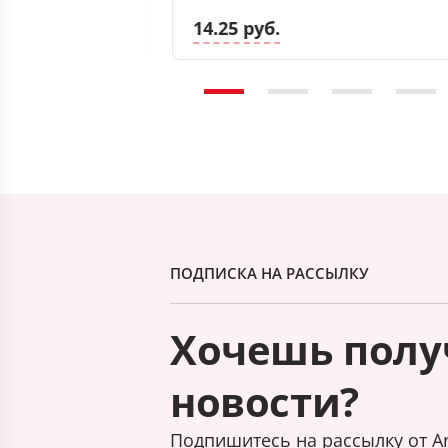
14.25 руб.
ПОДПИСКА НА РАССЫЛКУ
Хочешь полу
новости?
Подпишитесь на рассылку от Ar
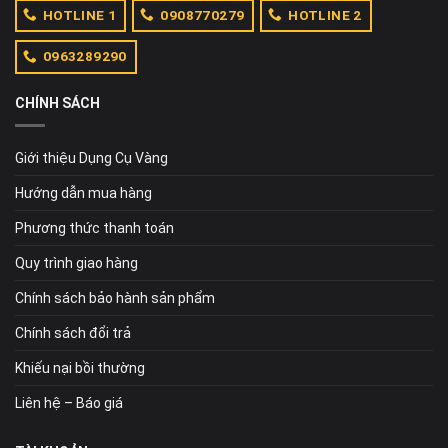
HOTLINE 1
0908770279
HOTLINE 2
0963289290
CHÍNH SÁCH
Giới thiệu Dụng Cụ Vàng
Hướng dẫn mua hàng
Phương thức thanh toán
Quy trình giao hàng
Chính sách bảo hành sản phẩm
Chính sách đổi trả
Khiếu nại bồi thường
Liên hệ – Báo giá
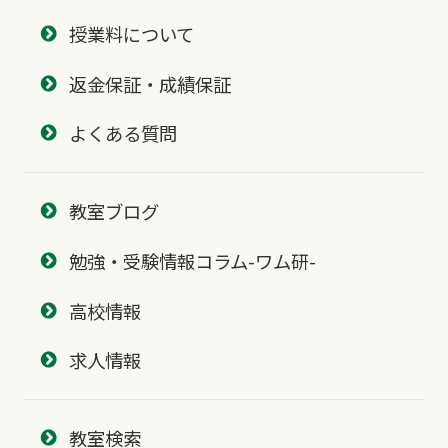
授業料について
返金保証・成績保証
よくある質問
教室ブログ
勉強・受験情報コラム-ワム研-
高校情報
求人情報
教室検索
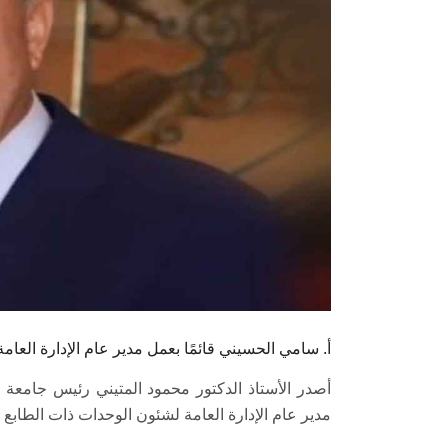
أ. سامي الحسيني قائمًا بعمل مدير عام الإدارة العا
أصدر الأستاذ الدكتور محمود المتيني رئيس جامعة
مدير عام الإدارة العامة لشئون الوحدات ذات الطابع الخاص اعتبارًا من /2021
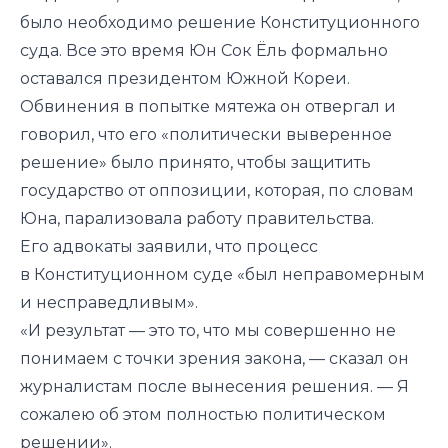
было необходимо решение Конституционного
суда. Все это время Юн Сок Ёль формально
оставался президентом Южной Кореи.
Обвинения в попытке мятежа он отвергал и
говорил, что его «политически выверенное
решение» было принято, чтобы защитить
государство от оппозиции, которая, по словам
Юна, парализовала работу правительства.
Его адвокаты заявили, что процесс
в Конституционном суде «был неправомерным
и несправедливым».
«И результат — это то, что мы совершенно не
понимаем с точки зрения закона, — сказал он
журналистам после вынесения решения. — Я
сожалею об этом полностью политическом
решении».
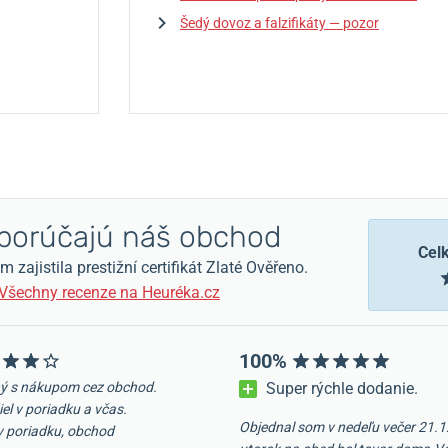
Šedý dovoz a falzifikáty — pozor
orúčajú náš obchod
Cel
zajistila prestižní certifikát Zlaté Ověřeno.
Všechny recenze na Heuréka.cz
100%
ý s nákupom cez obchod.
Super rýchle dodanie.
iel v poriadku a včas.
Objednal som v nedeľu večer 21.1
v poriadku, obchod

============

▶ _The problem_: If a line in the entries above includes "obchod", count it; report the total alone.

▶ _Result of the exercise_: 3